Prompt → When you transcribe the listing that follows, keep every line exact and skip any picture.

*** Data to process

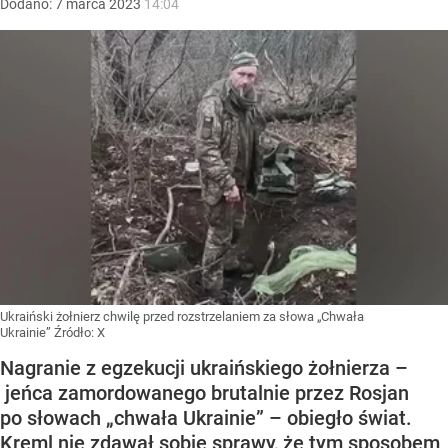
Dodano:
7
marca
2023
14:04
Ukraiński żołnierz chwilę przed rozstrzelaniem za słowa „Chwała
Ukrainie”
Źródło:
X
Nagranie z egzekucji ukraińskiego żołnierza –
jeńca zamordowanego brutalnie przez Rosjan
po słowach „chwała Ukrainie” – obiegło świat.
Kreml nie zdawał sobie sprawy, że tym sposobem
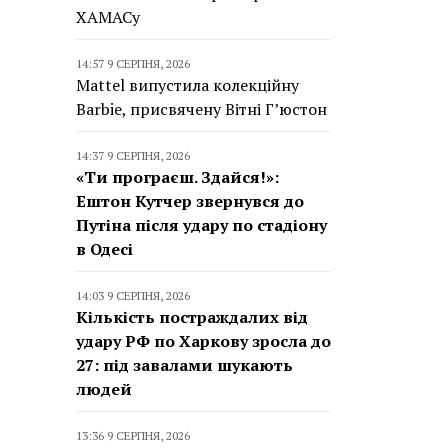
ХАМАСу
14:57 9 СЕРПНЯ, 2026
Mattel випустила колекційну
Barbie, присвячену Вітні Г’юстон
14:37 9 СЕРПНЯ, 2026
«Ти програєш. Здайся!»:
Ештон Кутчер звернувся до
Путіна після удару по стадіону
в Одесі
14:03 9 СЕРПНЯ, 2026
Кількість постраждалих від
удару РФ по Харкову зросла до
27: під завалами шукають
людей
13:36 9 СЕРПНЯ, 2026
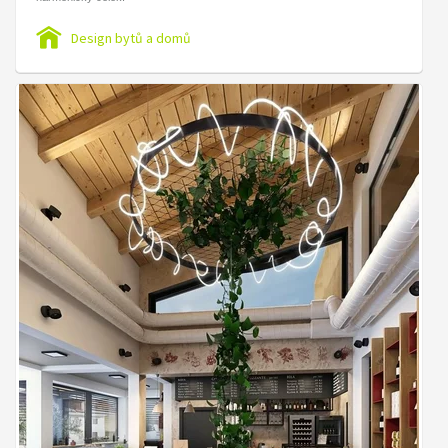
Design bytů a domů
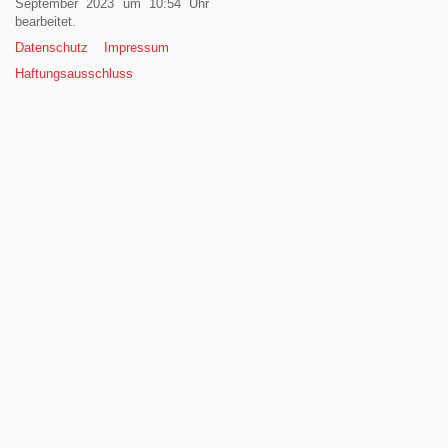
September 2023 um 10:54 Uhr
bearbeitet.
Datenschutz
Impressum
Haftungsausschluss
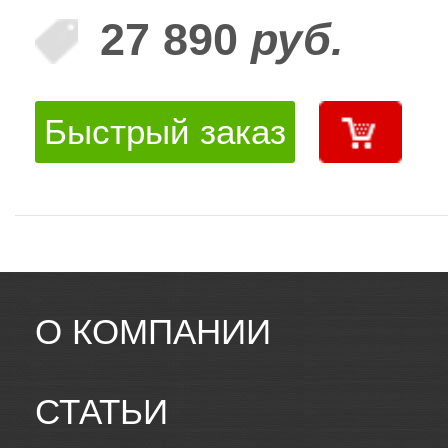
27 890
руб.
Быстрый заказ
О КОМПАНИИ
СТАТЬИ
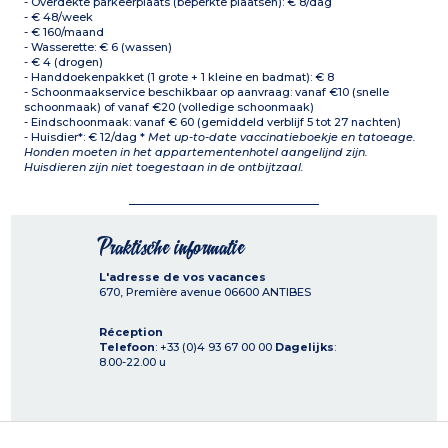
- Overdekte parkeerplaats (beperkte plaatsen): € 8/dag
- € 48/week
- € 160/maand
- Wasserette: € 6 (wassen)
- € 4 (drogen)
- Handdoekenpakket (1 grote + 1 kleine en badmat): € 8
- Schoonmaakservice beschikbaar op aanvraag: vanaf €10 (snelle
schoonmaak) of vanaf €20 (volledige schoonmaak)
- Eindschoonmaak: vanaf € 60 (gemiddeld verblijf 5 tot 27 nachten)
- Huisdier*: € 12/dag *
Met up-to-date vaccinatieboekje en tatoeage.
Honden moeten in het appartementenhotel aangelijnd zijn.
Huisdieren zijn niet toegestaan in de ontbijtzaal.
Praktische informatie
L'adresse de vos vacances
670, Première avenue
06600
ANTIBES
Réception
Telefoon
: +33 (0)4 93 67 00 00
Dagelijks
:
8.00-22.00 u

******

Exercise response →
Dodano:
7
marca
2023
14:04
Ukraiński żołnierz chwilę przed rozstrzelaniem za słowa „Chwała
Ukrainie”
Źródło:
X
Nagranie z egzekucji ukraińskiego żołnierza –
jeńca zamordowanego brutalnie przez Rosjan
po słowach „chwała Ukrainie” – obiegło świat.
Kreml nie zdawał sobie sprawy, że tym sposobem
ХАМАСу
14:57 9 СЕРПНЯ, 2026
Mattel випустила колекційну
Barbie, присвячену Вітні Г’юстон
14:37 9 СЕРПНЯ, 2026
«Ти програєш. Здайся!»:
Ештон Кутчер звернувся до
Путіна після удару по стадіону
в Одесі
14:03 9 СЕРПНЯ, 2026
Кількість постраждалих від
удару РФ по Харкову зросла до
27: під завалами шукають
людей
13:36 9 СЕРПНЯ, 2026
Design bytů a domů
September 2023 um 10:54 Uhr
bearbeitet.
Datenschutz
Impressum
Haftungsausschluss
27 890
руб.
Быстрый заказ
О КОМПАНИИ
СТАТЬИ
- Overdekte parkeerplaats (beperkte plaatsen): € 8/dag
- € 48/week
- € 160/maand
- Wasserette: € 6 (wassen)
- € 4 (drogen)
- Handdoekenpakket (1 grote + 1 kleine en badmat): € 8
- Schoonmaakservice beschikbaar op aanvraag: vanaf €10 (snelle
schoonmaak) of vanaf €20 (volledige schoonmaak)
- Eindschoonmaak: vanaf € 60 (gemiddeld verblijf 5 tot 27 nachten)
- Huisdier*: € 12/dag *
Met up-to-date vaccinatieboekje en tatoeage.
Honden moeten in het appartementenhotel aangelijnd zijn.
Huisdieren zijn niet toegestaan in de ontbijtzaal.
Praktische informatie
L'adresse de vos vacances
670, Première avenue
06600
ANTIBES
Réception
Telefoon
: +33 (0)4 93 67 00 00
Dagelijks
:
8.00-22.00 u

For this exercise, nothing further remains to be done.